— TASK REQUIREMENTS —
For the word "depth", report how many lines of the records below contain it, and nothing more.

— EXERCISE MATERIALS —
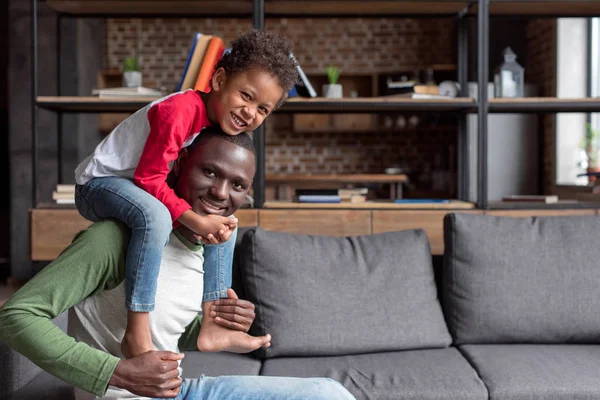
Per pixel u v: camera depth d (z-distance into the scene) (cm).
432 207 334
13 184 541
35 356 111
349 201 346
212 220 127
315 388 138
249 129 136
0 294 482
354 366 212
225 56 136
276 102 138
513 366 208
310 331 223
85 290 118
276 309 225
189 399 135
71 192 354
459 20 384
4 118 563
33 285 114
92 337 129
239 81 131
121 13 387
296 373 206
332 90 351
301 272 229
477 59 335
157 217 123
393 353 227
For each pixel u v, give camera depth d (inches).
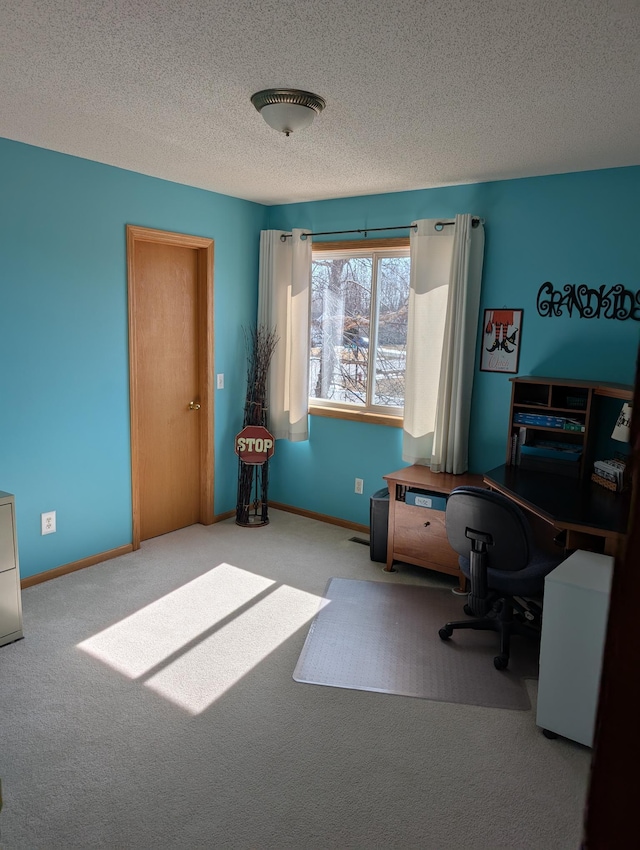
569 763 87.7
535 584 108.4
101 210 139.3
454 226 144.0
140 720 94.3
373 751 89.2
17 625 115.0
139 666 108.3
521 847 73.4
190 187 159.8
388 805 79.3
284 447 193.3
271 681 105.3
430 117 100.6
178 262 164.2
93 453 146.1
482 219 144.9
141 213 148.2
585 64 79.0
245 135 114.0
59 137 118.6
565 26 69.2
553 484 123.7
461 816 77.8
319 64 81.4
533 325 141.3
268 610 129.8
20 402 129.9
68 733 91.0
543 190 136.9
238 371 184.1
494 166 130.0
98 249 140.2
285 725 94.2
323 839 73.7
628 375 130.3
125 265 146.5
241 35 73.8
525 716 98.0
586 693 88.1
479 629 117.3
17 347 127.7
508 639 111.0
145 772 83.8
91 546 149.5
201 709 97.3
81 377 140.9
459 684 106.0
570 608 88.0
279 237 179.6
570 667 89.0
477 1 64.2
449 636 121.0
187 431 174.9
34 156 125.1
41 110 102.8
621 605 10.2
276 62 81.1
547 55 76.7
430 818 77.4
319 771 85.0
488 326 147.8
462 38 72.8
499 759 88.2
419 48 75.8
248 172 142.8
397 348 168.9
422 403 156.0
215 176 147.8
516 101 92.5
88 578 142.4
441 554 142.6
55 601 130.8
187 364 171.5
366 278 171.9
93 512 148.4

— TASK RESULT —
2